O acordo transformador entre a Etiópia e a Somalilândia, que permitirá a Adis Abeba aceder ao Mar Vermelho, provocou uma reação furiosa por parte da Somália.

O acordo transformacional da Etiópia com a Somalilândia, que prevê o acesso de Adis Abeba ao Mar Vermelho, potencialmente em troca do reconhecimento da independência da região separatista, provocou uma reação furiosa da Somália e uma intervenção da União Africana.

A Etiópia assinou um memorando de entendimento para obter acesso a instalações portuárias na Somalilândia, como parte de um processo que poderia eventualmente levar Adis Abeba a reconhecer diplomaticamente a Somalilândia.

Mas o memorando de entendimento provocou uma reação furiosa do governo da Somália, reconhecido internacionalmente, que continua a insistir que a Somalilândia faz parte do território soberano da Somália. Mogadíscio afirmou que o acordo era “nulo e sem efeito”, uma violação da sua soberania, e “considera esta ação como uma agressão”.

O presidente da Comissão da União Africana, Moussa Faki Mahamat, apelou à “calma e ao respeito mútuo para desanuviar a tensão latente” entre a Etiópia e a Somália e “sublinha o imperativo de respeitar a unidade, a integridade territorial e a plena soberania de todos os Estados membros da União Africana, incluindo a República Federal da Somália e a República Federal Democrática da Etiópia”

Mahamat instou os países a “iniciarem sem demora um processo de negociação para resolverem as suas diferenças da forma mais construtiva, pacífica e colaborativa possível”.

As primeiras informações sugeriam que a Etiópia iria reconhecer diplomaticamente a Somalilândia, embora o governo etíope tenha aparentemente recuado na sequência das críticas iniciais ao acordo.

Um acordo transformador?

A Somalilândia declarou a independência da Somália em 1991, mas nunca foi formalmente reconhecida por um Estado soberano. A Etiópia, por seu lado, é o país sem litoral mais populoso do mundo.
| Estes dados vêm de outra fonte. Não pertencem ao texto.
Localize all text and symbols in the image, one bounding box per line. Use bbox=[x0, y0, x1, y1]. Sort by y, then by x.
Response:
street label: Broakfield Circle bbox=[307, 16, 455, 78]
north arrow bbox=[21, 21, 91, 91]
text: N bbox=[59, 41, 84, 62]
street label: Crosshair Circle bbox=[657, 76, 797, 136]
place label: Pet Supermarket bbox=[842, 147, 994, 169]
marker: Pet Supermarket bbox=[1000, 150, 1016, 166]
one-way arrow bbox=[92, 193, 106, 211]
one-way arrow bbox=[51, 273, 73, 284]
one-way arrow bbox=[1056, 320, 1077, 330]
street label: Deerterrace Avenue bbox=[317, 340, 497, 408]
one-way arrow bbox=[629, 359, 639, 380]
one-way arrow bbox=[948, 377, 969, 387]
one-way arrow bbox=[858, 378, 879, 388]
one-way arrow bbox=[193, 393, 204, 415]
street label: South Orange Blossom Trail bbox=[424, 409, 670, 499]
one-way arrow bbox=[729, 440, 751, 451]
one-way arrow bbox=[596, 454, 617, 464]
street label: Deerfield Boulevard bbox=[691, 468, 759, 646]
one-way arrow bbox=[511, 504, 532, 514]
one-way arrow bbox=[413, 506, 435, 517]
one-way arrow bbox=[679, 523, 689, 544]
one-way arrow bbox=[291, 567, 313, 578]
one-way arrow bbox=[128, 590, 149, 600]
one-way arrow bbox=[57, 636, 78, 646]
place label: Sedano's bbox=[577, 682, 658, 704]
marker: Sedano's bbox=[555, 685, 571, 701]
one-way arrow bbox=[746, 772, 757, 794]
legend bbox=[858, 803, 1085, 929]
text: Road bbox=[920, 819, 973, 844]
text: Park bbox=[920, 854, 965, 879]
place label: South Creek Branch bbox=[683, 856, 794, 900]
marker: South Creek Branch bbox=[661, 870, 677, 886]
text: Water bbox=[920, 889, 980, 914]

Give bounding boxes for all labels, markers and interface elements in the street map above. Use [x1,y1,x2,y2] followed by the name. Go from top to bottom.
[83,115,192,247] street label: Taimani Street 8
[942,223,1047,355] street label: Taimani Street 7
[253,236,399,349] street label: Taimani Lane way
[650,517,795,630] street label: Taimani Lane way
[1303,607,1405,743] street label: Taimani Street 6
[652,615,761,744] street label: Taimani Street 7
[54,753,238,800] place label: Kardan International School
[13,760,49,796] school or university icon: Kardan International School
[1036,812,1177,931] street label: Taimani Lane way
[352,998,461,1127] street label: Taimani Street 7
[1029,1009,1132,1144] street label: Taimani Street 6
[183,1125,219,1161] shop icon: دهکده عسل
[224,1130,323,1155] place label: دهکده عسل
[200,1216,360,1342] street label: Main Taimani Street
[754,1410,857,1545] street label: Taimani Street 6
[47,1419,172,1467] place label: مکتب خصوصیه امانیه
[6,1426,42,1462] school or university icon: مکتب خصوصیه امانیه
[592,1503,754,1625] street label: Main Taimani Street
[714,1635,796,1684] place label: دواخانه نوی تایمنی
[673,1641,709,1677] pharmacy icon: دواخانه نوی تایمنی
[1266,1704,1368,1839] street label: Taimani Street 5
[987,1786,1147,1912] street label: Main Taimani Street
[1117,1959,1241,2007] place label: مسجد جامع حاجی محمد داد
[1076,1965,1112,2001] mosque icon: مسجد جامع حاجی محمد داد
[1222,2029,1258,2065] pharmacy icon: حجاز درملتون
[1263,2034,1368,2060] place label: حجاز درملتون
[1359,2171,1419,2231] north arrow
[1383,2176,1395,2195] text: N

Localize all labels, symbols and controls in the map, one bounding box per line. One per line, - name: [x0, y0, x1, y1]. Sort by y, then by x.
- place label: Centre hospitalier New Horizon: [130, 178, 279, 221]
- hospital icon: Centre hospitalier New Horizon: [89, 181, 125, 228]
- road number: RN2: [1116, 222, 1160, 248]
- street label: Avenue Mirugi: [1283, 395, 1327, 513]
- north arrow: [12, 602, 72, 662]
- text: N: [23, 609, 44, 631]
Garantir o acesso ao Mar Vermelho tem sido uma prioridade estratégica fundamental para uma sucessão de líderes etíopes.

Embora os pormenores do acordo proposto ainda não tenham sido finalizados, a Etiópia deverá receber um contrato de arrendamento de 50 anos para um troço de 20 km da costa da Somalilândia, onde terá direito a construir uma ponte militar juntamente com instalações comerciais de comércio marítimo.

Numa declaração aquando do anúncio do acordo, o gabinete do primeiro-ministro etíope, Abiy Ahmed, afirmou que o acordo “histórico” teria “um enorme significado para a integração regional”, permitindo simultaneamente à Etiópia “reforçar o seu papel na manutenção da paz e da segurança regionais”.

A Somalilândia deverá receber uma participação na Ethiopian Airlines como parte do acordo. Uma questão a esclarecer nas negociações finais será o estatuto do porto de Berbera. Em 2018, a Etiópia assinou um acordo para adquirir uma participação de 19% no porto, que é detido maioritariamente pelo gigante das infraestruturas dos Emirados DP World. No entanto, quatro anos mais tarde, as autoridades da Somalilândia afirmaram que a Etiópia não tinha cumprido as condições financeiras necessárias para concluir a aquisição da sua participação.

O memorando de entendimento é a mais recente reviravolta num esforço secular da Etiópia para garantir o acesso ao Mar Vermelho. O país de 120 milhões de habitantes ganhou uma linha costeira do Mar Vermelho quando subsumiu a Eritreia após a Segunda Guerra Mundial, mas voltou a ficar sem litoral desde a independência da Eritreia em 1993.

As relações de Adis Abeba com a Eritreia foram extremamente frias até uma reaproximação em 2018, o que significa que a Etiópia foi forçada a tornar-se altamente dependente do Djibuti para as suas importações e exportações.

A sensação de vulnerabilidade decorrente da dependência do Djibuti continua a ser uma das principais preocupações do governo etíope. Abiy causou agitação em outubro passado, quando afirmou num discurso televisivo que a Etiópia estava a viver numa “prisão geográfica” e avisou que o acesso ao Mar Vermelho era “uma questão da própria existência da Etiópia”.

Alguns analistas interpretaram as suas palavras como uma ameaça codificada de guerra contra a Eritreia, depois de as relações entre os vizinhos se terem deteriorado novamente no ano passado. O Grupo de Crise Internacional, uma organização sem fins lucrativos, incluiu uma possível guerra entre a Etiópia e a Eritreia entre os “10 conflitos a observar em 2024”, alertando para o facto de um recomeço das hostilidades poder acarretar “custos surpreendentes”.

O acordo com a Somalilândia, no entanto, pode indicar que a Etiópia irá procurar outras vias para obter acesso ao Mar Vermelho.